● **EXTRACT PROVIDED**
##############################

Molecular and biochemical elucidation of a cellular phenotype characterized by adenine analogue resistance in the presence of high levels of adenine phosphoribosyltransferase activity.

A mouse embryonal carcinoma cell line isolated for resistance to the adenine analogue 2,6-diaminopurine (DAP) was found to have near-wild-type levels of adenine phosphoribosyltransferase (APRT) activity in a cell-free assay. This DAP-resistant (DAPr) cell line, termed H29D1, also exhibited near-wild-type levels of adenine accumulation and the ability to grow in medium containing azaserine and adenine. Growth in this medium requires high levels of intracellular APRT activity. Using the polymerase chain reaction (PCR) and the dideoxy chain termination sequencing technique, an A-->G transition was discovered in exon 3 of the aprt gene in H29D1. This mutation resulted in an Arg-to-Gln change at amino acid 87 of the APRT protein that, in turn, resulted in a decreased affinity for adenine. An increased sensitivity of APRT to inhibition by AMP was observed when comparing H29D1 to P19, the parental cell line. Using a transgene containing the A-->G mutation, we demonstrated that this mutation is responsible for the biochemical and cellular phenotypes observed for the H29D1 cell line. The approach used in this study provides a definitive method for linking a mutation to a specific cellular phenotype.

##############################

● **ASSIGNED TASK A**
Print the part of the abstract above on adenine analogue resistance, from "Molecular and biochemical" up to and including "adenine phosphoribosyltransferase activity.", with no alterations.
● **ASSIGNED TASK B**
According to the abstract above on adenine analogue resistance, what change did the A-->G transition cause at amino acid 87 of the APRT protein?

##############################

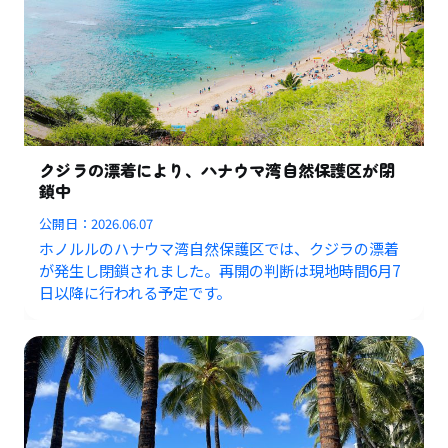
クジラの漂着により、ハナウマ湾自然保護区が閉
鎖中
公開日：
2026.06.07
ホノルルのハナウマ湾自然保護区では、クジラの漂着
が発生し閉鎖されました。再開の判断は現地時間6月7
日以降に行われる予定です。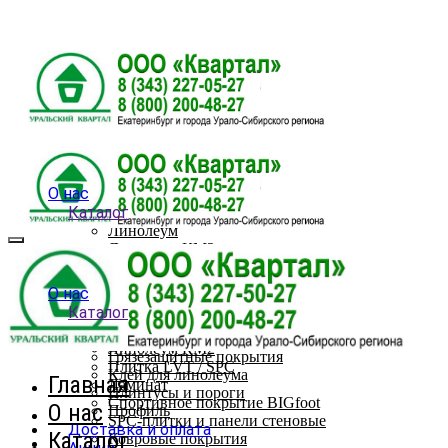
О нас
Каталог
Линолеум
Линолеум КМ2
Плитка LVT / SPC
Ламинат
О нас
Спортивное покрытие BIGfoot
Каталог
SPC-плитки и панели стеновые
Линолеум
Ковровые покрытия
Линолеум КМ2
Грязезащитные покрытия
Плитка LVT / SPC
Клей для линолеума
Главная
Ламинат
Плинтусы и пороги
Спортивное покрытие BIGfoot
О нас
Профиль
SPC-плитки и панели стеновые
Доставка и оплата
Каталог
Ковровые покрытия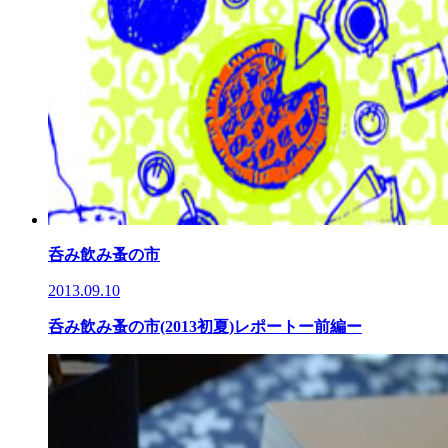
呑み飲み蚤の市
2013.09.10
呑み飲み蚤の市(2013初夏)レポートー前編ー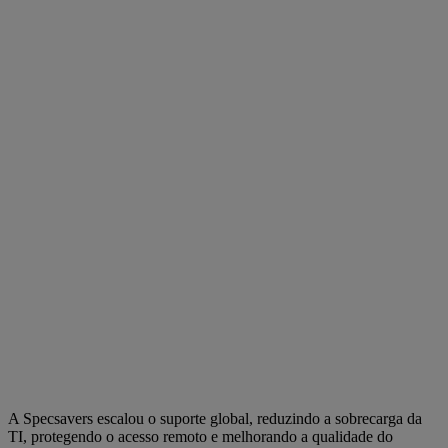
A Specsavers escalou o suporte global, reduzindo a sobrecarga da
TI, protegendo o acesso remoto e melhorando a qualidade do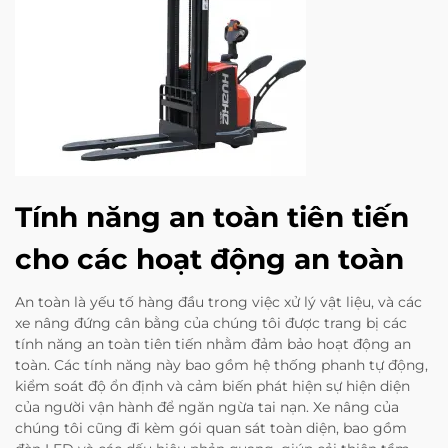
Tính năng an toàn tiên tiến
cho các hoạt động an toàn
An toàn là yếu tố hàng đầu trong việc xử lý vật liệu, và các
xe nâng đứng cân bằng của chúng tôi được trang bị các
tính năng an toàn tiên tiến nhằm đảm bảo hoạt động an
toàn. Các tính năng này bao gồm hệ thống phanh tự động,
kiểm soát độ ổn định và cảm biến phát hiện sự hiện diện
của người vận hành để ngăn ngừa tai nạn. Xe nâng của
chúng tôi cũng đi kèm gói quan sát toàn diện, bao gồm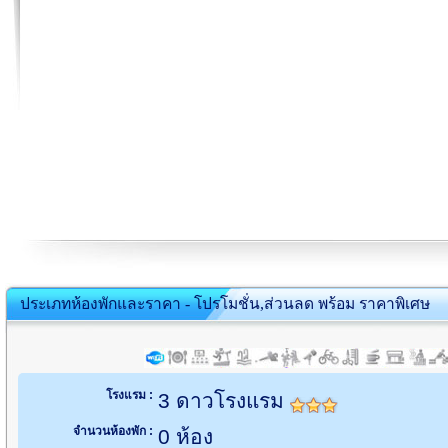
ประเภทห้องพักและราคา - โปรโมชั่น,ส่วนลด พร้อม ราคาพิเศษ
โรงแรม :
3 ดาวโรงแรม
จำนวนห้องพัก :
0 ห้อง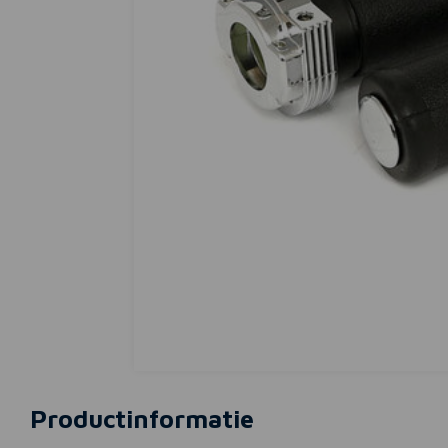
Productinformatie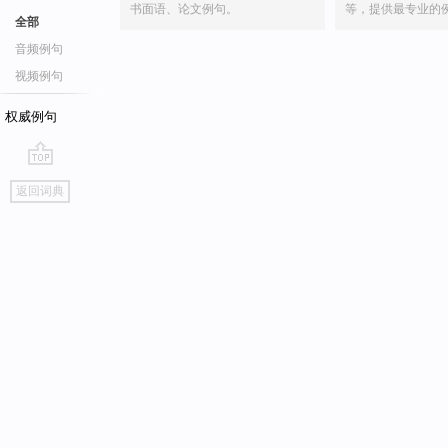
书面语、论文例句。
等，提供最专业的
全部
音频例句
视频例句
权威例句
go
返回词典
top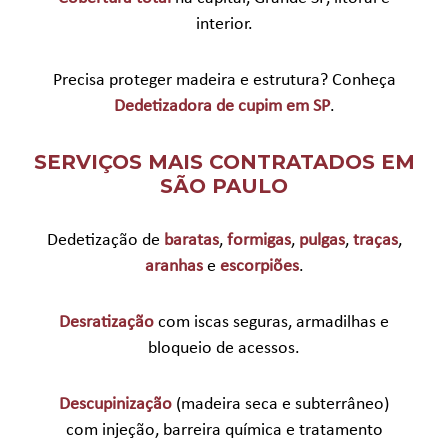
interior.
Precisa proteger madeira e estrutura? Conheça
Dedetizadora de cupim em SP
.
SERVIÇOS MAIS CONTRATADOS EM
SÃO PAULO
Dedetização de
baratas
,
formigas
,
pulgas
,
traças
,
aranhas
e
escorpiões
.
Desratização
com iscas seguras, armadilhas e
bloqueio de acessos.
Descupinização
(madeira seca e subterrâneo)
com injeção, barreira química e tratamento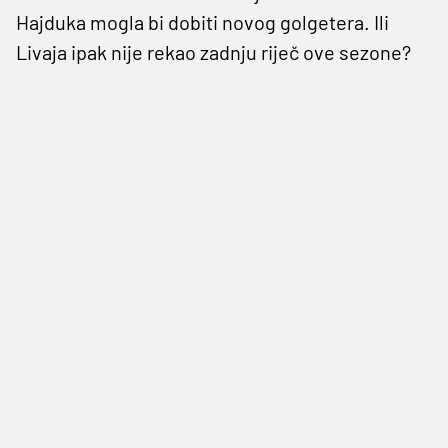
Hajduka mogla bi dobiti novog golgetera. Ili
Livaja ipak nije rekao zadnju riječ ove sezone?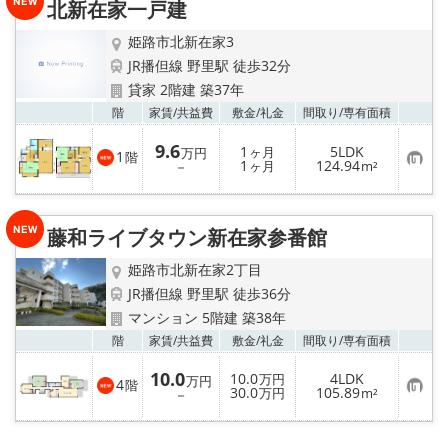
北新在家一戸建
登
録
姫路市北新在家3
JR播但線 野里駅 徒歩32分
貸家 2階建 築37年
お気
階
家賃/
共益費
敷金/
礼金
間取り/
専有面積
9.6
1
5LDK
ヶ月
万円
1
階
お
1
124.94
－
ヶ月
m²
気
に
入
り
藤和ライブタウン新在家参番館
登
録
姫路市北新在家2丁目
JR播但線 野里駅 徒歩36分
マンション 5階建 築38年
お気
階
家賃/
共益費
敷金/
礼金
間取り/
専有面積
10.0
10.0
4LDK
万円
万円
4
階
お
30.0
105.89
－
万円
m²
気
に
入
り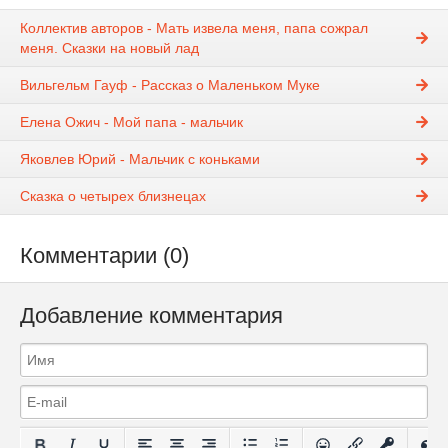
Коллектив авторов - Мать извела меня, папа сожрал
меня. Сказки на новый лад
Вильгельм Гауф - Рассказ о Маленьком Муке
Елена Ожич - Мой папа - мальчик
Яковлев Юрий - Мальчик с коньками
Сказка о четырех близнецах
Комментарии (0)
Добавление комментария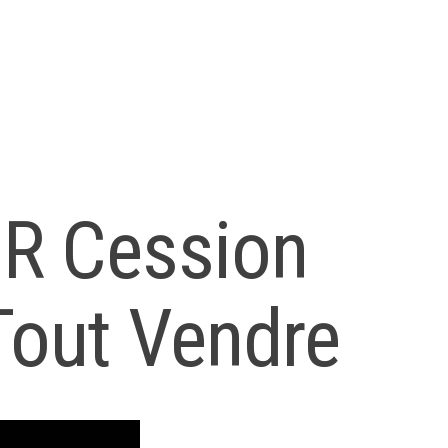
 R Cession
Tout Vendre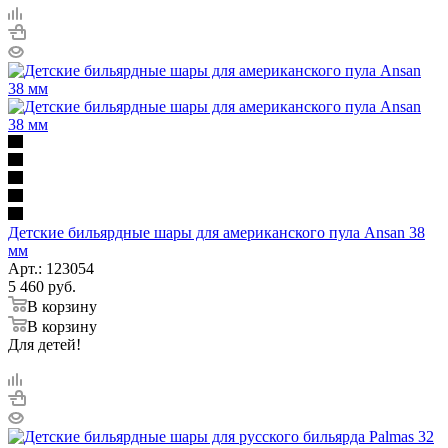
Детские бильярдные шары для американского пула Ansan 38
мм
Арт.: 123054
5 460
руб.
В корзину
В корзину
Для детей!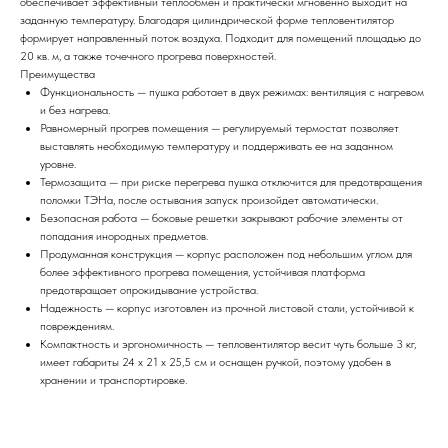
обеспечивает эффективный теплообмен и практически мгновенно выходит на
заданную температуру. Благодаря цилиндрической форме тепловентилятор
формирует направленный поток воздуха. Подходит для помещений площадью до
20 кв. м, а также точечного прогрева поверхностей.
Преимущества
Функциональность — пушка работает в двух режимах: вентиляция с нагревом
и без нагрева.
Равномерный прогрев помещения — регулируемый термостат позволяет
выставлять необходимую температуру и поддерживать ее на заданном
уровне.
Термозащита — при риске перегрева пушка отключится для предотвращения
поломки ТЭНа, после остывания запуск произойдет автоматически.
Безопасная работа — боковые решетки закрывают рабочие элементы от
попадания инородных предметов.
Продуманная конструкция — корпус расположен под небольшим углом для
более эффективного прогрева помещения, устойчивая платформа
предотвращает опрокидывание устройства.
Надежность — корпус изготовлен из прочной листовой стали, устойчивой к
повреждениям.
Компактность и эргономичность — тепловентилятор весит чуть больше 3 кг,
имеет габариты 24 х 21 х 25,5 см и оснащен ручкой, поэтому удобен в
хранении и транспортировке.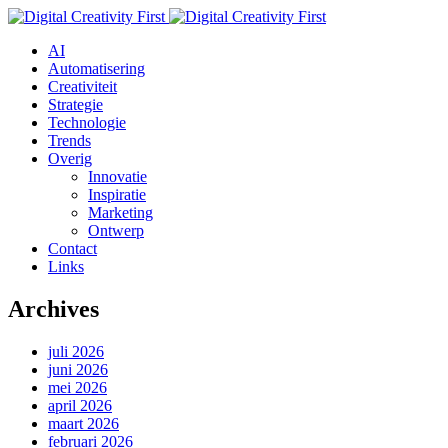
AI
Automatisering
Creativiteit
Strategie
Technologie
Trends
Overig
Innovatie
Inspiratie
Marketing
Ontwerp
Contact
Links
Archives
juli 2026
juni 2026
mei 2026
april 2026
maart 2026
februari 2026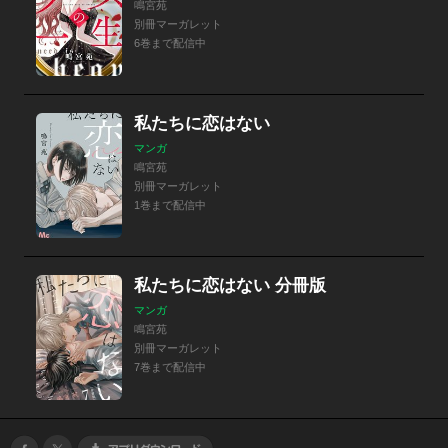
鳴宮苑
別冊マーガレット
6巻まで配信中
私たちに恋はない
マンガ
鳴宮苑
別冊マーガレット
1巻まで配信中
私たちに恋はない 分冊版
マンガ
鳴宮苑
別冊マーガレット
7巻まで配信中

##############################

● **REPLY A**
Molecular and biochemical elucidation of a cellular phenotype characterized by adenine analogue resistance in the presence of high levels of adenine phosphoribosyltransferase activity.

● **REPLY B**
An Arg-to-Gln change.